Prop. 6.—The master has absolute power to punish a slave, &c.

Stroud says, "There was a time in many, if not in all the slave holding districts of our country, when the murder of a slave was followed by a pecuniary fine only. In one State, the change of the law in this respect has been very recent. At the present date (1827) I am happy to say the wilful, malicious, deliberate murder of a slave, by whomsoever perpetrated, is declared to be punishable with death in every State. The evil is not that the laws sanction crime, but that they do not punish it. And this arises chiefly, if not solely, from the exclusion of the testimony, on the trial of a white person, of all those who are not white."

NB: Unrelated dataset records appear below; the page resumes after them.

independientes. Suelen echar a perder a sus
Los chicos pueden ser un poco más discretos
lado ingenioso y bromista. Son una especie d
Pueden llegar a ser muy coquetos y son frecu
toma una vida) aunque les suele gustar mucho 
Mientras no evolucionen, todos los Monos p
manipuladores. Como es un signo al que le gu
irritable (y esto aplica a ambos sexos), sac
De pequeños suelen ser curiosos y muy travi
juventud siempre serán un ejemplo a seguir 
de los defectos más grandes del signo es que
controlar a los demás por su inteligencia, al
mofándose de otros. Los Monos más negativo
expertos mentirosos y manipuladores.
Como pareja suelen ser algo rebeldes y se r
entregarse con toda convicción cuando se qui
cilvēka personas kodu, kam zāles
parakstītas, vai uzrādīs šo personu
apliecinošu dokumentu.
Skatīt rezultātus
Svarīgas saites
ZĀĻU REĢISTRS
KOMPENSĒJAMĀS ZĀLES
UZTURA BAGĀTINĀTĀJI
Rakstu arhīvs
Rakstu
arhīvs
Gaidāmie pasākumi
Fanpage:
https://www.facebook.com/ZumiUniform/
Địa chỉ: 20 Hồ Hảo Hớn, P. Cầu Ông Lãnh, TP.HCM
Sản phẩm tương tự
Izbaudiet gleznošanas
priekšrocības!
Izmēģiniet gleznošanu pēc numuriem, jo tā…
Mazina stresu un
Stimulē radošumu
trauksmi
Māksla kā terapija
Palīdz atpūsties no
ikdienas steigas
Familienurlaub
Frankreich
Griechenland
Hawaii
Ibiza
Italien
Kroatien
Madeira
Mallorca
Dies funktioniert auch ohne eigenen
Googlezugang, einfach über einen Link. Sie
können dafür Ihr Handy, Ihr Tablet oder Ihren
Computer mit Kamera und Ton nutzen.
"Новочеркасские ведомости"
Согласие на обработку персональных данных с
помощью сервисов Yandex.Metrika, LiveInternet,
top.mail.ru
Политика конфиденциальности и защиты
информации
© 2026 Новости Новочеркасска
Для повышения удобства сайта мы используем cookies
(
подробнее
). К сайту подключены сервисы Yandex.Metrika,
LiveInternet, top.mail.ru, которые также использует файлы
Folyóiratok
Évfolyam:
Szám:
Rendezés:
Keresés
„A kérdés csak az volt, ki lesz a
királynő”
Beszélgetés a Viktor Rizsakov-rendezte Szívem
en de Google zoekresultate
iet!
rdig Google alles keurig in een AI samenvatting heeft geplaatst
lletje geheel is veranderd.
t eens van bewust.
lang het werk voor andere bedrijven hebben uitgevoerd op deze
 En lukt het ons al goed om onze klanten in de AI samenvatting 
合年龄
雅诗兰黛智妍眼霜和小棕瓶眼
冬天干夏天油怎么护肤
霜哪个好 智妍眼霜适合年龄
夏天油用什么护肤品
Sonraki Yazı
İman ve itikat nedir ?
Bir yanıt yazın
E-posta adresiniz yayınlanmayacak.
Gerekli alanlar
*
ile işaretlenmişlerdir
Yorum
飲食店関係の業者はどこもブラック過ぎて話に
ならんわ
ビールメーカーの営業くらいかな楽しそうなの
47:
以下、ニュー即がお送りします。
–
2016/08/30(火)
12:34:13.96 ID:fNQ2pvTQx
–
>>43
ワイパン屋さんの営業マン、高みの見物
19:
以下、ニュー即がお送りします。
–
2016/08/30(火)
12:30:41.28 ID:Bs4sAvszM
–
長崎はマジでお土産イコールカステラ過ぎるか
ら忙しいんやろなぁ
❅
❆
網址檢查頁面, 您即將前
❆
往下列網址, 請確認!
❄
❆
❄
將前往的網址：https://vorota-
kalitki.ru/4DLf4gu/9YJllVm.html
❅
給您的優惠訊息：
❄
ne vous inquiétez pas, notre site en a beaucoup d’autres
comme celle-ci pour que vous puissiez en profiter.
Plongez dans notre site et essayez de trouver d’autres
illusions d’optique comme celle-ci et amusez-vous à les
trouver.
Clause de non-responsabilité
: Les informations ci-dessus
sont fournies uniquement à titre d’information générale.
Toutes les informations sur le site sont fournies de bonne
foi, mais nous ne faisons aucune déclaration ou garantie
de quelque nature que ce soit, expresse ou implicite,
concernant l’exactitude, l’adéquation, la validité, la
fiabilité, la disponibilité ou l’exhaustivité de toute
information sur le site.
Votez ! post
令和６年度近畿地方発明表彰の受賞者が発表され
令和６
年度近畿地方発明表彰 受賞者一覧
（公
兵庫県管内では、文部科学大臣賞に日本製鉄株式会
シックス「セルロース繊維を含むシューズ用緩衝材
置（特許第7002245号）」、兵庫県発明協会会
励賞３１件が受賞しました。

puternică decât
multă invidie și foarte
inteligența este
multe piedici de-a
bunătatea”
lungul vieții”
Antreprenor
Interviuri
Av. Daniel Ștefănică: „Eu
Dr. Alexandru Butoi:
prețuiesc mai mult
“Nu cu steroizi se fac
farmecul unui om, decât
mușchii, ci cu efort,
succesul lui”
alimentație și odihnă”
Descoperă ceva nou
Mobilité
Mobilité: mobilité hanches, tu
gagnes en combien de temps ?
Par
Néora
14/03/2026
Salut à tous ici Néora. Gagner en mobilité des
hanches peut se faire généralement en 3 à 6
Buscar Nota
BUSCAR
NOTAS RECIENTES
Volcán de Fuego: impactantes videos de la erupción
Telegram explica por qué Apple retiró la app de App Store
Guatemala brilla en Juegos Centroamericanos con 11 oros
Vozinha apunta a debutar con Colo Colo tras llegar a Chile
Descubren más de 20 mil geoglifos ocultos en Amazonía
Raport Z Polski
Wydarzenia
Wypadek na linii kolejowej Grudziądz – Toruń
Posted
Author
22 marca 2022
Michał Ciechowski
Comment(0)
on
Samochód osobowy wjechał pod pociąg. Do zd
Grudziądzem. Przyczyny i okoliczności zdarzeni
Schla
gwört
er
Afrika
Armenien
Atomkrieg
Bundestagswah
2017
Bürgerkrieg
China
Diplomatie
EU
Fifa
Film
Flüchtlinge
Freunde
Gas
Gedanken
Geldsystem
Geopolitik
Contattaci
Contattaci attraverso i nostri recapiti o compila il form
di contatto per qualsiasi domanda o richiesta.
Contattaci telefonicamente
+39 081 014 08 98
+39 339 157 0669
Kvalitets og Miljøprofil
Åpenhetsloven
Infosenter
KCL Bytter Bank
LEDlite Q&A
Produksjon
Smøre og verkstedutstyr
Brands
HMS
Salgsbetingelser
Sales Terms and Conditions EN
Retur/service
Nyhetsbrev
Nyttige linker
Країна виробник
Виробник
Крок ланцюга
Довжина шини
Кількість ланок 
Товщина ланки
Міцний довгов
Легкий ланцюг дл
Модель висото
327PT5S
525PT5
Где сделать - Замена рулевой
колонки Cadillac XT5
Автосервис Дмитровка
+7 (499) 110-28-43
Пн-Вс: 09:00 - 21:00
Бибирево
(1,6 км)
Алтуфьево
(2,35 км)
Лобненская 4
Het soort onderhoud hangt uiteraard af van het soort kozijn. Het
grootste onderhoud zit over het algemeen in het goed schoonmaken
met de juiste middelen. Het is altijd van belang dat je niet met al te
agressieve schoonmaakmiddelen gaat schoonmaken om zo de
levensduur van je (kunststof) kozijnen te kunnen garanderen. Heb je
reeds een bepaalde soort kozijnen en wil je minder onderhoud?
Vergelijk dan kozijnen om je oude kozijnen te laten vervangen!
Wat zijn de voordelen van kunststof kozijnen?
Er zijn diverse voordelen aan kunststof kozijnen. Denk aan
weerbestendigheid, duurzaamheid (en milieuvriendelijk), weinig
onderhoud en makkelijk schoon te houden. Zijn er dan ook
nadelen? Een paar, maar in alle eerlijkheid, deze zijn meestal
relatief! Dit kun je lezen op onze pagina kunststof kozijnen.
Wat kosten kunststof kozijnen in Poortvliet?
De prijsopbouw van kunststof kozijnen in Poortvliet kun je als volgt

"The conflicting influences of humanity and prejudice are strangely contrasted in the law of North Carolina on this subject. An act passed in 1798, runs thus: 'Whereas by another act of assembly, passed in the year 1774, the killing of a slave, however wanton, cruel, and deliberate, is only punishable in the first instance by imprisonment, and paying the value thereof to the owner, which distinction of criminality between the murder of a white person and one who is equally a human creature, but merely of a different complexion, is disgraceful to humanity, and degrading in the highest degree to the laws and principles of a free Christian, and enlightened country, be it enacted, &c. that if any person shall hereafter be guilty of wilfully and maliciously killing a slave, such offenders shall, upon the first conviction thereof, be adjudged guilty of murder, and shall suffer the same punishment as if he had killed a free man; Provided always, this act shall not extend to the person killing a slave outlawed by virtue of any act of assembly of this state, or to any slave in the act of resistance[1] to his lawful owner or master, or to any slave DYING under MODERATE CORRECTION.'"

In the laws of Tennessee and Georgia, there is a similar proviso. Where could such a monstrous anomaly be

  1. "It has been judicially determined that it is justifiable to kill a slave, resisting, or offering to resist his master, by force."—Stroud.